Yabancılar En Çok Neyi Merak Ediyor?
Son iki aydır Türkiye'de mukim olan yabancı markalarla ve diplomatik temsilcilerle toplantılar yapıyorum. Yurt dışındaki genel merkez başkanları ya da başkan yardımcıları düzeyinde yapılan bu toplantıların, karşılıklı olarak faydalı geçtiğini söyleyebilirim.
Diplomatik temsilciler, ekonomi haricinde pek soru sormuyor. Ticaretin ve ilişkilerin prensipler dâhilinde devamı için çalışıyorlar. Diğer taraftan çok uluslu firmalar ve küresel markalar, iki önemli konuyu merak ediyor:
• Kur ve enflasyon ne olacak?
• Seçim ne zaman olacak ve nasıl sonuçlanacak?
Bu arada tedarik zincirinin kopması ile beraber Türkiye'nin Avrupa'ya yakınlığından elde ettiği ek ihracatın, kalıcı olup olmayacağı da merak ediliyor. Açıkçası "kaliteli ürün ve ucuz iş gücü" kavramının içini dolduran bir ülke olmak, 1990'lara ait bir durumdu. Maalesef bugün de aynı durumdayız ve markalar üretimlerini kaydırmak için bunun devam edip edemeyeceğini merak ediyor. Üzücü olan bir başka gerçek de şu: Bu markaların düşük maliyet için Türkiye'yi seçmeleri, ürünlerin daha düşük fiyatla satılmaları sonucunu getirmeyecek. Çünkü her markanın bir fiyat stratejisi var ne aşağıya inebilirler ne de üzerine çıkabilirler.
UCUZ İŞ GÜCÜNÜN BİZE FAYDASI VAR MI?
Dünyanın tüm markaları ve firmaları, ne kadar kendi piyasalarına hâkim olurlarsa olsun, rakiplere göre fiyatlarını belirleyerek yola devam ediyorlar. Bu doğrultuda "uçtan uca" tüm süreçlerin dâhil edildiği bir planlama ile yola devam ediyorlar. Kapasite, tedarik, enerji, lojistik ve finansmanın yanında ülkelerin hukuk sistemleri de büyük önem taşıyor.
Rejimin demokratik ya da totaliter olmasından çok, herhangi bir sorun çıktığında muhatabın fazla sayıda ya da muğlak olmamasına bakıyorlar. Bu sebeple seçim sistemi ve seçimlerin akıbetini merak ediyorlar.

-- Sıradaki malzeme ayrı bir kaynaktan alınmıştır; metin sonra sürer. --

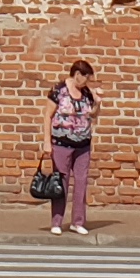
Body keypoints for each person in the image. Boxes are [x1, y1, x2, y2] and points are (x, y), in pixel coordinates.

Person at [45, 59, 98, 234]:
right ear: (77, 75)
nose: (87, 82)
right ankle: (56, 222)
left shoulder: (86, 93)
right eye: (86, 78)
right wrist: (47, 141)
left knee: (81, 182)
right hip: (61, 143)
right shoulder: (58, 91)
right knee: (61, 182)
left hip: (83, 144)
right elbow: (48, 116)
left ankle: (78, 221)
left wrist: (98, 102)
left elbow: (93, 115)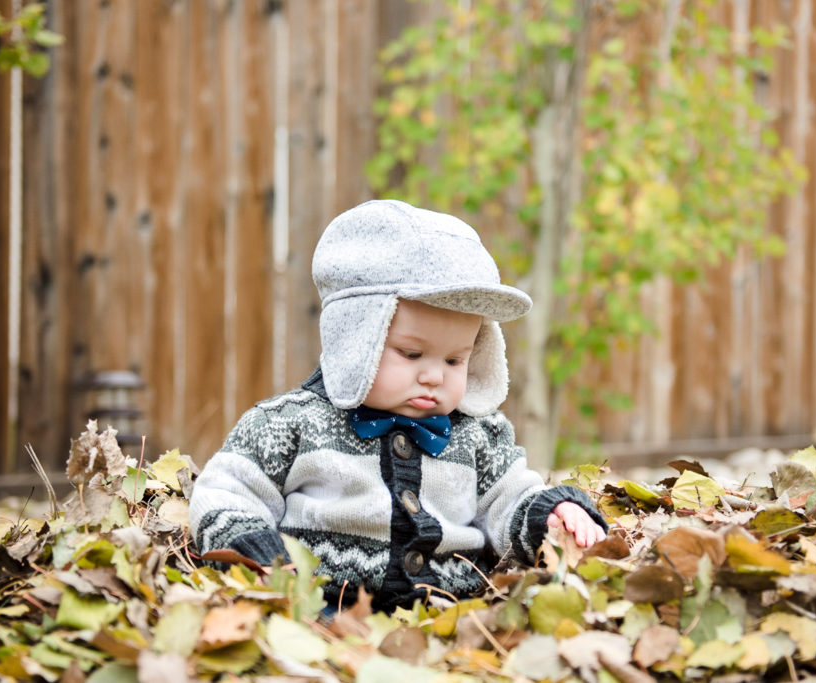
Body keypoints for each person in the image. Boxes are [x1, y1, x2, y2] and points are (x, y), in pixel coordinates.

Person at [189, 199, 608, 612]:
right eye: (411, 354)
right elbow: (227, 492)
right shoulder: (290, 423)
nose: (434, 376)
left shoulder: (479, 435)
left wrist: (549, 516)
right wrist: (259, 555)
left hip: (454, 615)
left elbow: (508, 500)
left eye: (454, 360)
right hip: (320, 607)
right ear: (354, 340)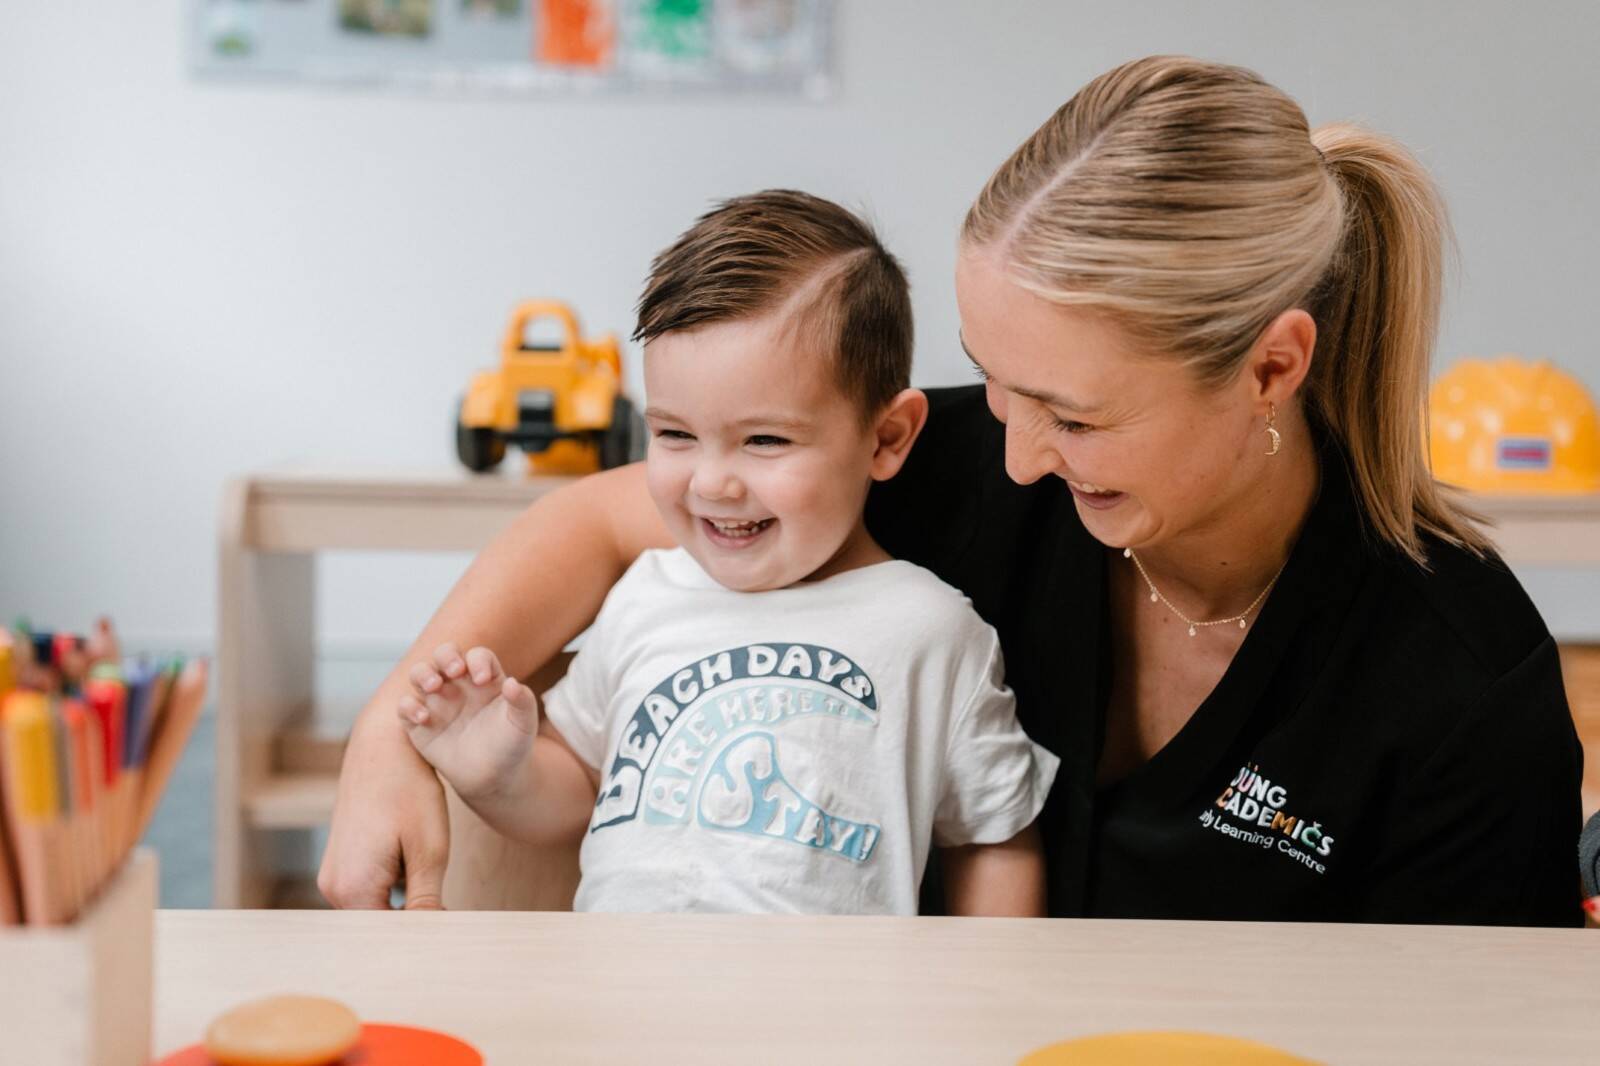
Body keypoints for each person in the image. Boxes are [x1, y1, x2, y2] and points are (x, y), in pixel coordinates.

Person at [320, 55, 1584, 926]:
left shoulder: (1459, 682)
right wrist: (386, 728)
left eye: (1075, 414)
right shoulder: (964, 473)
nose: (1018, 454)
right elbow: (588, 518)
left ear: (1271, 366)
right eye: (997, 383)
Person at [392, 190, 1057, 915]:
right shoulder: (645, 595)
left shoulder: (932, 631)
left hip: (831, 1019)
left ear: (887, 438)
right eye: (675, 434)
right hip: (620, 1007)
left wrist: (984, 999)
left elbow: (993, 838)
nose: (711, 482)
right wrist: (498, 775)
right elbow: (578, 797)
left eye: (765, 440)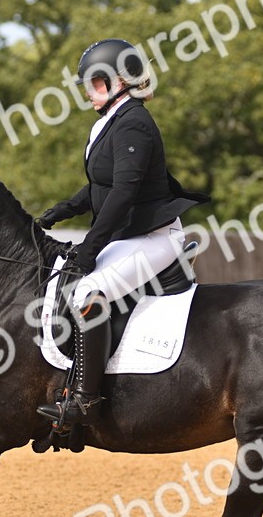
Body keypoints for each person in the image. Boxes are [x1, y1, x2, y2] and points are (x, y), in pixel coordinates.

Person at [35, 38, 209, 427]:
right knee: (67, 274)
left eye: (95, 82)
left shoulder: (134, 122)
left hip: (154, 238)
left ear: (120, 82)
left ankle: (84, 402)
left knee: (85, 291)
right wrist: (68, 207)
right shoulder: (111, 120)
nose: (87, 91)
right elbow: (104, 183)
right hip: (131, 237)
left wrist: (90, 247)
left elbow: (124, 193)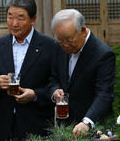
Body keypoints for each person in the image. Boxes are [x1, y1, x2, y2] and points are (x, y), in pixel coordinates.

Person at [0, 0, 55, 140]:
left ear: (33, 19)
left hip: (36, 124)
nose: (14, 23)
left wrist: (35, 95)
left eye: (20, 18)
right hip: (3, 125)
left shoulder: (50, 46)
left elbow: (56, 83)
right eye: (10, 17)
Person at [48, 9, 115, 137]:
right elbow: (53, 78)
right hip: (64, 126)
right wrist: (55, 91)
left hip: (94, 128)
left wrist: (87, 122)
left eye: (69, 40)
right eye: (60, 41)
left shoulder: (103, 54)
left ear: (83, 31)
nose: (65, 46)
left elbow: (104, 94)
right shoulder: (59, 47)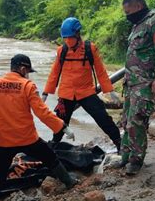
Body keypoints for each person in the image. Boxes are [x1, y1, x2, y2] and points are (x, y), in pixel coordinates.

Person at [0, 54, 78, 201]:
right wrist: (62, 126)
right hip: (27, 138)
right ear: (23, 69)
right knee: (50, 157)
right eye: (28, 71)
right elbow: (42, 112)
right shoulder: (27, 86)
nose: (28, 75)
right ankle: (69, 182)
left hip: (5, 141)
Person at [42, 17, 122, 152]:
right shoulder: (62, 51)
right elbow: (55, 72)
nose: (68, 41)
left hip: (86, 91)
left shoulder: (90, 49)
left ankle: (119, 143)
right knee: (60, 121)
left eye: (70, 37)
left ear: (78, 34)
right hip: (66, 93)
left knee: (102, 117)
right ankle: (54, 146)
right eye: (65, 38)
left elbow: (101, 71)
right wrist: (46, 92)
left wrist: (110, 90)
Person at [118, 0, 155, 175]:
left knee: (137, 121)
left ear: (139, 6)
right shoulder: (137, 25)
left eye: (128, 11)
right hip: (131, 82)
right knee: (126, 121)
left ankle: (136, 160)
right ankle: (125, 156)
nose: (127, 15)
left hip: (145, 82)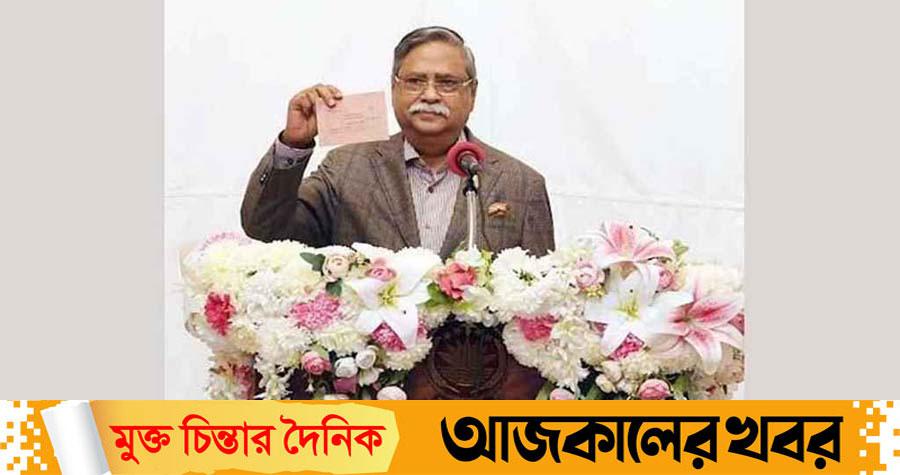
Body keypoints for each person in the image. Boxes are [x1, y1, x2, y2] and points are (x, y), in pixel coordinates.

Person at [241, 26, 555, 399]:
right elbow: (266, 227)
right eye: (415, 81)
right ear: (394, 88)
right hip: (365, 395)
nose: (430, 95)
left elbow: (541, 311)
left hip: (477, 399)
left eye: (447, 83)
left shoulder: (520, 184)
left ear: (472, 94)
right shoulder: (347, 167)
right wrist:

Küresel markaların hassas olduğu noktalarda çocuk işçi çalıştırmama, çevreye duyarlılık, rüşvet ya da suistimale karışmama gibi konuları sıralayabilirim. Mali konuların yanında belki de daha fazla bu konularla ilgileniyorlar. Olumsuz bir haberle, borsalarda sert şekilde değer kaybettikleri, üst düzey yöneticileri istifa etmek zorunda kaldıkları için öyle işlere karışmamak amacıyla özel departmanlar bile oluşturulmuş durumda. Bu departmanlar, sosyal medya üzerinden de küresel olarak gelişmeleri yakından takip ediyor.
Özetle zor zamanlardan geçerken markaların maliyet odaklı olarak Türkiye'yi incelemeye aldıkları ancak seçim senaryoları konusunda tereddütlü oldukları, enflasyon ve kur artışlarının onları endişeye sevk ettiği anlaşılıyor. Ancak yine de vazgeçmiyorlar Türkiye'den... Bunu da görmezden gelemeyiz.